═════ Text to read

# Accomplishment Threads



## masterofthebass (Dec 19, 2008)

Ok...

The situation with these threads have grown out of control. I was aware of the outrageous ones, except for the ones created by Derrick. I've deleted every one of these threads except for the main Accomplishment thread, and the two Blindfolded threads. I merged the off-topic accomplishment thread into the normal one, as there's no reason for a separate one. 

Please, please DO NOT GO around making threads that basically already exist. Accomplishment thread encompasses ALL ACCOMPLISHMENTS. 

Frankly, I'm finding a lot of these off-topic "let's post a ton" threads getting quite annoying. This forum used to be of some substance, but lately I feel that people are just posting because they can. Let's try to keep the speedsolving.com forum community "goal-oriented" and on topic. Post about methods, ideas, puzzles, and yes, even accomplishments, but please don't make this forum a joke. We have a good resource here, let's not throw it away.

-MoB


----------



## qqwref (Dec 19, 2008)

Somehow I thought the Accomplishment Thread was for speedsolving accomplishments, and that the Off-Topic Thread was for off-topic accomplishments (i.e. not speedsolving). Huh.

I do agree that it's gotten out of hand though, there's no point in having a "one-handed accomplishment thread" or "accomplished failures thread" (derrick is a bit of a postwhore recently huh).

Incidentally. If we are goal-oriented, what *exactly* is the goal? I thought this was just a place for speedcubing-related discussion.


----------

══════════
═════ Material provided

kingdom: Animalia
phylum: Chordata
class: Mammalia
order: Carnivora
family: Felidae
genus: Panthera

══════════

- What this task involves: Please answer from the forum thread on accomplishment threads: apart from the main Accomplishment thread, which threads did masterofthebass leave undeleted? These records were drawn from a separate source.

- Exercise response: The two Blindfolded threads.